EXERCISE PROMPT
Write out each record exactly as given, but do not include the pictures.

-------- GIVEN INFORMATION --------

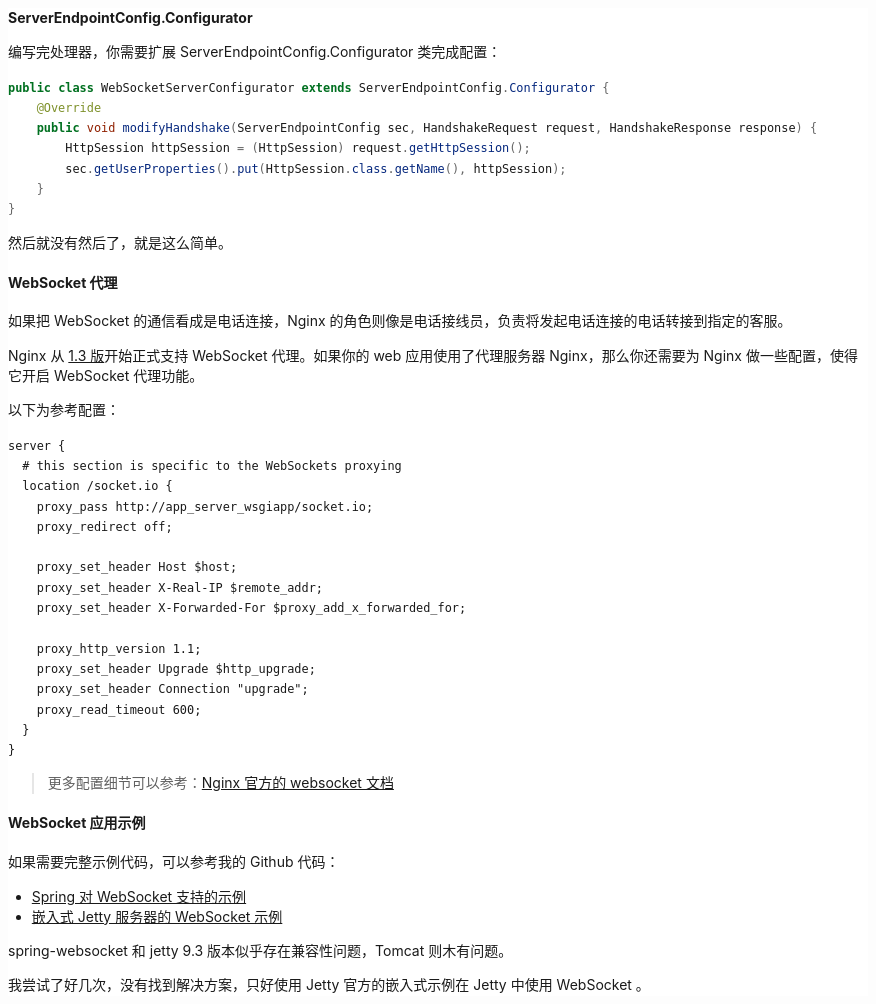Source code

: **ServerEndpointConfig.Configurator**

编写完处理器，你需要扩展 ServerEndpointConfig.Configurator 类完成配置：

```java
public class WebSocketServerConfigurator extends ServerEndpointConfig.Configurator {
    @Override
    public void modifyHandshake(ServerEndpointConfig sec, HandshakeRequest request, HandshakeResponse response) {
        HttpSession httpSession = (HttpSession) request.getHttpSession();
        sec.getUserProperties().put(HttpSession.class.getName(), httpSession);
    }
}
```

然后就没有然后了，就是这么简单。

#### WebSocket 代理

如果把 WebSocket 的通信看成是电话连接，Nginx 的角色则像是电话接线员，负责将发起电话连接的电话转接到指定的客服。

Nginx 从 [1.3 版](http://nginx.com/blog/websocket-nginx/)开始正式支持 WebSocket 代理。如果你的 web 应用使用了代理服务器 Nginx，那么你还需要为 Nginx 做一些配置，使得它开启 WebSocket 代理功能。

以下为参考配置：

```nginx
server {
  # this section is specific to the WebSockets proxying
  location /socket.io {
    proxy_pass http://app_server_wsgiapp/socket.io;
    proxy_redirect off;

    proxy_set_header Host $host;
    proxy_set_header X-Real-IP $remote_addr;
    proxy_set_header X-Forwarded-For $proxy_add_x_forwarded_for;

    proxy_http_version 1.1;
    proxy_set_header Upgrade $http_upgrade;
    proxy_set_header Connection "upgrade";
    proxy_read_timeout 600;
  }
}
```

> 更多配置细节可以参考：[Nginx 官方的 websocket 文档](http://nginx.org/en/docs/http/websocket.html)

#### WebSocket 应用示例

如果需要完整示例代码，可以参考我的 Github 代码：

- [Spring 对 WebSocket 支持的示例](https://github.com/dunwu/spring-notes/tree/master/codes/web/websocket)
- [嵌入式 Jetty 服务器的 WebSocket 示例](https://github.com/dunwu/javaee-notes/tree/master/codes/websocket)

spring-websocket 和 jetty 9.3 版本似乎存在兼容性问题，Tomcat 则木有问题。

我尝试了好几次，没有找到解决方案，只好使用 Jetty 官方的嵌入式示例在 Jetty 中使用 WebSocket 。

--------

RESULT OF THE EXERCISE
Source code

: **ServerEndpointConfig.Configurator**

编写完处理器，你需要扩展 ServerEndpointConfig.Configurator 类完成配置：

```java
public class WebSocketServerConfigurator extends ServerEndpointConfig.Configurator {
    @Override
    public void modifyHandshake(ServerEndpointConfig sec, HandshakeRequest request, HandshakeResponse response) {
        HttpSession httpSession = (HttpSession) request.getHttpSession();
        sec.getUserProperties().put(HttpSession.class.getName(), httpSession);
    }
}
```

然后就没有然后了，就是这么简单。

#### WebSocket 代理

如果把 WebSocket 的通信看成是电话连接，Nginx 的角色则像是电话接线员，负责将发起电话连接的电话转接到指定的客服。

Nginx 从 [1.3 版](http://nginx.com/blog/websocket-nginx/)开始正式支持 WebSocket 代理。如果你的 web 应用使用了代理服务器 Nginx，那么你还需要为 Nginx 做一些配置，使得它开启 WebSocket 代理功能。

以下为参考配置：

```nginx
server {
  # this section is specific to the WebSockets proxying
  location /socket.io {
    proxy_pass http://app_server_wsgiapp/socket.io;
    proxy_redirect off;

    proxy_set_header Host $host;
    proxy_set_header X-Real-IP $remote_addr;
    proxy_set_header X-Forwarded-For $proxy_add_x_forwarded_for;

    proxy_http_version 1.1;
    proxy_set_header Upgrade $http_upgrade;
    proxy_set_header Connection "upgrade";
    proxy_read_timeout 600;
  }
}
```

> 更多配置细节可以参考：[Nginx 官方的 websocket 文档](http://nginx.org/en/docs/http/websocket.html)

#### WebSocket 应用示例

如果需要完整示例代码，可以参考我的 Github 代码：

- [Spring 对 WebSocket 支持的示例](https://github.com/dunwu/spring-notes/tree/master/codes/web/websocket)
- [嵌入式 Jetty 服务器的 WebSocket 示例](https://github.com/dunwu/javaee-notes/tree/master/codes/websocket)

spring-websocket 和 jetty 9.3 版本似乎存在兼容性问题，Tomcat 则木有问题。

我尝试了好几次，没有找到解决方案，只好使用 Jetty 官方的嵌入式示例在 Jetty 中使用 WebSocket 。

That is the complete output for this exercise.